GOAL:
Reproduce the listing below in full, changing every instance of "scientific name" to "species name" and leaving all other text as it stands.

Records:
=====

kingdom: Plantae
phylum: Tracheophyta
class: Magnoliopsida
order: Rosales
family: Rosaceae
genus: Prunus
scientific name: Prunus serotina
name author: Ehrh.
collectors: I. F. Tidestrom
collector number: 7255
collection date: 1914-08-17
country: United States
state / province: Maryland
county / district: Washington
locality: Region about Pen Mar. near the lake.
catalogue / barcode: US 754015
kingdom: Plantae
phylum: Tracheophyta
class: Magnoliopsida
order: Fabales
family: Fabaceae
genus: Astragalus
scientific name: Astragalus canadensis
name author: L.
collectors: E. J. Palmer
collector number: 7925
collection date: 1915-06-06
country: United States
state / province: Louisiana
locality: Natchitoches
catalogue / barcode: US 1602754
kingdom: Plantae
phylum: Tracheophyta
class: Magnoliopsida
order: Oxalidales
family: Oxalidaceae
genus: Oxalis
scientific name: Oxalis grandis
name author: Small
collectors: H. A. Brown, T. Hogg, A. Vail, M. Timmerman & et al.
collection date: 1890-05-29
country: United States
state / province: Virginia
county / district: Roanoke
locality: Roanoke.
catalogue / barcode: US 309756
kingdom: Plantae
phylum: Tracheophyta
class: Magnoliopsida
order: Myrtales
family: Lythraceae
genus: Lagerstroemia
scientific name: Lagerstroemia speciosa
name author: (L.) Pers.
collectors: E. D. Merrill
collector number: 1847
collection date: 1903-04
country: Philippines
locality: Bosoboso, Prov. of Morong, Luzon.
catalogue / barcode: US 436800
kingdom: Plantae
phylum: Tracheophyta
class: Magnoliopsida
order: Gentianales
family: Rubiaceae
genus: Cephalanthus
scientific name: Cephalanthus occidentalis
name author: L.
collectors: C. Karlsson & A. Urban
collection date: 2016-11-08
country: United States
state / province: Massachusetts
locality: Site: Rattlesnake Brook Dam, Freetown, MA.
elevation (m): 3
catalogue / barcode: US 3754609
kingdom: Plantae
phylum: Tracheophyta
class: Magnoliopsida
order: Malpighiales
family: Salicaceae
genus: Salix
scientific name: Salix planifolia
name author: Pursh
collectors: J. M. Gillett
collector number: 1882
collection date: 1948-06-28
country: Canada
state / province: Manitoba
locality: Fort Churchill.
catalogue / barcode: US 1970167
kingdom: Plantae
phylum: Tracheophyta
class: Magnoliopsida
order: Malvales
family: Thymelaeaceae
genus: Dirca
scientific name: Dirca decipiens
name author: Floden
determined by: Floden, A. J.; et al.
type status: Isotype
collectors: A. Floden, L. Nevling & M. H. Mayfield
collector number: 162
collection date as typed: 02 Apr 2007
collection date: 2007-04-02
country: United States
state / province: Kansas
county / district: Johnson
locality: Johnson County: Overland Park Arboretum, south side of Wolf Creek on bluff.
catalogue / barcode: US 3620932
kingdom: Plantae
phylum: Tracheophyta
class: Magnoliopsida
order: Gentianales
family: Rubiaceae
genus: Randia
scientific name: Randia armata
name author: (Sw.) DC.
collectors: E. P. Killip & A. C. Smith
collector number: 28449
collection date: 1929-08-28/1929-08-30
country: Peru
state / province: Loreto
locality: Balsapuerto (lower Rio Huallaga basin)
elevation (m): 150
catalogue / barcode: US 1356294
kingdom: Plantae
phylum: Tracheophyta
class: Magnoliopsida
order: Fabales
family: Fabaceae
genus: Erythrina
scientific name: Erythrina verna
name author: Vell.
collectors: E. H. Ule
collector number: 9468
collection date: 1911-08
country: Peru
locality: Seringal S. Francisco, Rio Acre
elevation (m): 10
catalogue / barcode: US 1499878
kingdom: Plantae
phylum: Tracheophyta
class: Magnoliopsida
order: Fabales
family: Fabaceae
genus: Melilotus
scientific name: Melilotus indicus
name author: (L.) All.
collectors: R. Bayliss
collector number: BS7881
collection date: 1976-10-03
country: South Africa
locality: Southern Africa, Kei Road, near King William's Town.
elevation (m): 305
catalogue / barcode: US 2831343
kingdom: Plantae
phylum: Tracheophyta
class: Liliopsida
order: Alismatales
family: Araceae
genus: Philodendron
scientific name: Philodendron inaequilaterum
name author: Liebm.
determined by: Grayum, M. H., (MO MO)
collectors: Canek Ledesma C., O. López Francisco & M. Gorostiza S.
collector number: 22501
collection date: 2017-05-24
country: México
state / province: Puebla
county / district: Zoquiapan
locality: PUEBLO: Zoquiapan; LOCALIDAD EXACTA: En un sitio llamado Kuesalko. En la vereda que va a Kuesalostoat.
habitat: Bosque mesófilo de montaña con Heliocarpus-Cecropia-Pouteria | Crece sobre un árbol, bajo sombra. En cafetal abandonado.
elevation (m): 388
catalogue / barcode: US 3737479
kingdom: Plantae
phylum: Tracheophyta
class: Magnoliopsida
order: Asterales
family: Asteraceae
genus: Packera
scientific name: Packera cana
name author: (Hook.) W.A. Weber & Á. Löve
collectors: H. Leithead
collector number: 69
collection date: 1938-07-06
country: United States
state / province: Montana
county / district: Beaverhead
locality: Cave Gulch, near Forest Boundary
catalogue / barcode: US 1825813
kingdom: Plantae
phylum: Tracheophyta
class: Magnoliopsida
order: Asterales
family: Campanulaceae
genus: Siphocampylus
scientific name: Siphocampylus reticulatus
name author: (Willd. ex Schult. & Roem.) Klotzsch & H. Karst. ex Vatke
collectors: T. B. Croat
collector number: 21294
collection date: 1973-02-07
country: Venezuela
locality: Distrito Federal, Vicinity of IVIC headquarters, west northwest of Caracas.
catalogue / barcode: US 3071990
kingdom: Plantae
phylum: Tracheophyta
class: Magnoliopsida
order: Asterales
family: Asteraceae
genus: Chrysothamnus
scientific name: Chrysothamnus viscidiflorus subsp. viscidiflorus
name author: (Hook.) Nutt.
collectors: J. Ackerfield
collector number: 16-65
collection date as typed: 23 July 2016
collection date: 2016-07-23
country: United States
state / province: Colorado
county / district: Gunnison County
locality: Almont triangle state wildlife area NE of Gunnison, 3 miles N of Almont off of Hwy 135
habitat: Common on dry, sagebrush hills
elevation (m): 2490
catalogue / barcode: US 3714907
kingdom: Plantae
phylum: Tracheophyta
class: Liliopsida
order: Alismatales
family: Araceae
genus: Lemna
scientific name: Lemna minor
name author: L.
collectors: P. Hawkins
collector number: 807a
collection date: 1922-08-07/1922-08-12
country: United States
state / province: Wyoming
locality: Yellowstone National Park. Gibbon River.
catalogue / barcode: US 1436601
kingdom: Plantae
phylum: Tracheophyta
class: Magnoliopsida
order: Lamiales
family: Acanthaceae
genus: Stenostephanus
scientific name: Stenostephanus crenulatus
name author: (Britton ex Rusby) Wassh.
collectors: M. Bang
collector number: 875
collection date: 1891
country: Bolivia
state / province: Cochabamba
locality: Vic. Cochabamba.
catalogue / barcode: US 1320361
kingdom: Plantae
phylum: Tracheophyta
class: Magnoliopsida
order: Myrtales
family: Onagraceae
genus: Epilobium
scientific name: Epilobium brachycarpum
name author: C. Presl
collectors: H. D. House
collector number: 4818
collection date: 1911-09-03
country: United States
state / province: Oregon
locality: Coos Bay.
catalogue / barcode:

=====

CORRECT OUTPUT:
kingdom: Plantae
phylum: Tracheophyta
class: Magnoliopsida
order: Rosales
family: Rosaceae
genus: Prunus
species name: Prunus serotina
name author: Ehrh.
collectors: I. F. Tidestrom
collector number: 7255
collection date: 1914-08-17
country: United States
state / province: Maryland
county / district: Washington
locality: Region about Pen Mar. near the lake.
catalogue / barcode: US 754015
kingdom: Plantae
phylum: Tracheophyta
class: Magnoliopsida
order: Fabales
family: Fabaceae
genus: Astragalus
species name: Astragalus canadensis
name author: L.
collectors: E. J. Palmer
collector number: 7925
collection date: 1915-06-06
country: United States
state / province: Louisiana
locality: Natchitoches
catalogue / barcode: US 1602754
kingdom: Plantae
phylum: Tracheophyta
class: Magnoliopsida
order: Oxalidales
family: Oxalidaceae
genus: Oxalis
species name: Oxalis grandis
name author: Small
collectors: H. A. Brown, T. Hogg, A. Vail, M. Timmerman & et al.
collection date: 1890-05-29
country: United States
state / province: Virginia
county / district: Roanoke
locality: Roanoke.
catalogue / barcode: US 309756
kingdom: Plantae
phylum: Tracheophyta
class: Magnoliopsida
order: Myrtales
family: Lythraceae
genus: Lagerstroemia
species name: Lagerstroemia speciosa
name author: (L.) Pers.
collectors: E. D. Merrill
collector number: 1847
collection date: 1903-04
country: Philippines
locality: Bosoboso, Prov. of Morong, Luzon.
catalogue / barcode: US 436800
kingdom: Plantae
phylum: Tracheophyta
class: Magnoliopsida
order: Gentianales
family: Rubiaceae
genus: Cephalanthus
species name: Cephalanthus occidentalis
name author: L.
collectors: C. Karlsson & A. Urban
collection date: 2016-11-08
country: United States
state / province: Massachusetts
locality: Site: Rattlesnake Brook Dam, Freetown, MA.
elevation (m): 3
catalogue / barcode: US 3754609
kingdom: Plantae
phylum: Tracheophyta
class: Magnoliopsida
order: Malpighiales
family: Salicaceae
genus: Salix
species name: Salix planifolia
name author: Pursh
collectors: J. M. Gillett
collector number: 1882
collection date: 1948-06-28
country: Canada
state / province: Manitoba
locality: Fort Churchill.
catalogue / barcode: US 1970167
kingdom: Plantae
phylum: Tracheophyta
class: Magnoliopsida
order: Malvales
family: Thymelaeaceae
genus: Dirca
species name: Dirca decipiens
name author: Floden
determined by: Floden, A. J.; et al.
type status: Isotype
collectors: A. Floden, L. Nevling & M. H. Mayfield
collector number: 162
collection date as typed: 02 Apr 2007
collection date: 2007-04-02
country: United States
state / province: Kansas
county / district: Johnson
locality: Johnson County: Overland Park Arboretum, south side of Wolf Creek on bluff.
catalogue / barcode: US 3620932
kingdom: Plantae
phylum: Tracheophyta
class: Magnoliopsida
order: Gentianales
family: Rubiaceae
genus: Randia
species name: Randia armata
name author: (Sw.) DC.
collectors: E. P. Killip & A. C. Smith
collector number: 28449
collection date: 1929-08-28/1929-08-30
country: Peru
state / province: Loreto
locality: Balsapuerto (lower Rio Huallaga basin)
elevation (m): 150
catalogue / barcode: US 1356294
kingdom: Plantae
phylum: Tracheophyta
class: Magnoliopsida
order: Fabales
family: Fabaceae
genus: Erythrina
species name: Erythrina verna
name author: Vell.
collectors: E. H. Ule
collector number: 9468
collection date: 1911-08
country: Peru
locality: Seringal S. Francisco, Rio Acre
elevation (m): 10
catalogue / barcode: US 1499878
kingdom: Plantae
phylum: Tracheophyta
class: Magnoliopsida
order: Fabales
family: Fabaceae
genus: Melilotus
species name: Melilotus indicus
name author: (L.) All.
collectors: R. Bayliss
collector number: BS7881
collection date: 1976-10-03
country: South Africa
locality: Southern Africa, Kei Road, near King William's Town.
elevation (m): 305
catalogue / barcode: US 2831343
kingdom: Plantae
phylum: Tracheophyta
class: Liliopsida
order: Alismatales
family: Araceae
genus: Philodendron
species name: Philodendron inaequilaterum
name author: Liebm.
determined by: Grayum, M. H., (MO MO)
collectors: Canek Ledesma C., O. López Francisco & M. Gorostiza S.
collector number: 22501
collection date: 2017-05-24
country: México
state / province: Puebla
county / district: Zoquiapan
locality: PUEBLO: Zoquiapan; LOCALIDAD EXACTA: En un sitio llamado Kuesalko. En la vereda que va a Kuesalostoat.
habitat: Bosque mesófilo de montaña con Heliocarpus-Cecropia-Pouteria | Crece sobre un árbol, bajo sombra. En cafetal abandonado.
elevation (m): 388
catalogue / barcode: US 3737479
kingdom: Plantae
phylum: Tracheophyta
class: Magnoliopsida
order: Asterales
family: Asteraceae
genus: Packera
species name: Packera cana
name author: (Hook.) W.A. Weber & Á. Löve
collectors: H. Leithead
collector number: 69
collection date: 1938-07-06
country: United States
state / province: Montana
county / district: Beaverhead
locality: Cave Gulch, near Forest Boundary
catalogue / barcode: US 1825813
kingdom: Plantae
phylum: Tracheophyta
class: Magnoliopsida
order: Asterales
family: Campanulaceae
genus: Siphocampylus
species name: Siphocampylus reticulatus
name author: (Willd. ex Schult. & Roem.) Klotzsch & H. Karst. ex Vatke
collectors: T. B. Croat
collector number: 21294
collection date: 1973-02-07
country: Venezuela
locality: Distrito Federal, Vicinity of IVIC headquarters, west northwest of Caracas.
catalogue / barcode: US 3071990
kingdom: Plantae
phylum: Tracheophyta
class: Magnoliopsida
order: Asterales
family: Asteraceae
genus: Chrysothamnus
species name: Chrysothamnus viscidiflorus subsp. viscidiflorus
name author: (Hook.) Nutt.
collectors: J. Ackerfield
collector number: 16-65
collection date as typed: 23 July 2016
collection date: 2016-07-23
country: United States
state / province: Colorado
county / district: Gunnison County
locality: Almont triangle state wildlife area NE of Gunnison, 3 miles N of Almont off of Hwy 135
habitat: Common on dry, sagebrush hills
elevation (m): 2490
catalogue / barcode: US 3714907
kingdom: Plantae
phylum: Tracheophyta
class: Liliopsida
order: Alismatales
family: Araceae
genus: Lemna
species name: Lemna minor
name author: L.
collectors: P. Hawkins
collector number: 807a
collection date: 1922-08-07/1922-08-12
country: United States
state / province: Wyoming
locality: Yellowstone National Park. Gibbon River.
catalogue / barcode: US 1436601
kingdom: Plantae
phylum: Tracheophyta
class: Magnoliopsida
order: Lamiales
family: Acanthaceae
genus: Stenostephanus
species name: Stenostephanus crenulatus
name author: (Britton ex Rusby) Wassh.
collectors: M. Bang
collector number: 875
collection date: 1891
country: Bolivia
state / province: Cochabamba
locality: Vic. Cochabamba.
catalogue / barcode: US 1320361
kingdom: Plantae
phylum: Tracheophyta
class: Magnoliopsida
order: Myrtales
family: Onagraceae
genus: Epilobium
species name: Epilobium brachycarpum
name author: C. Presl
collectors: H. D. House
collector number: 4818
collection date: 1911-09-03
country: United States
state / province: Oregon
locality: Coos Bay.
catalogue / barcode:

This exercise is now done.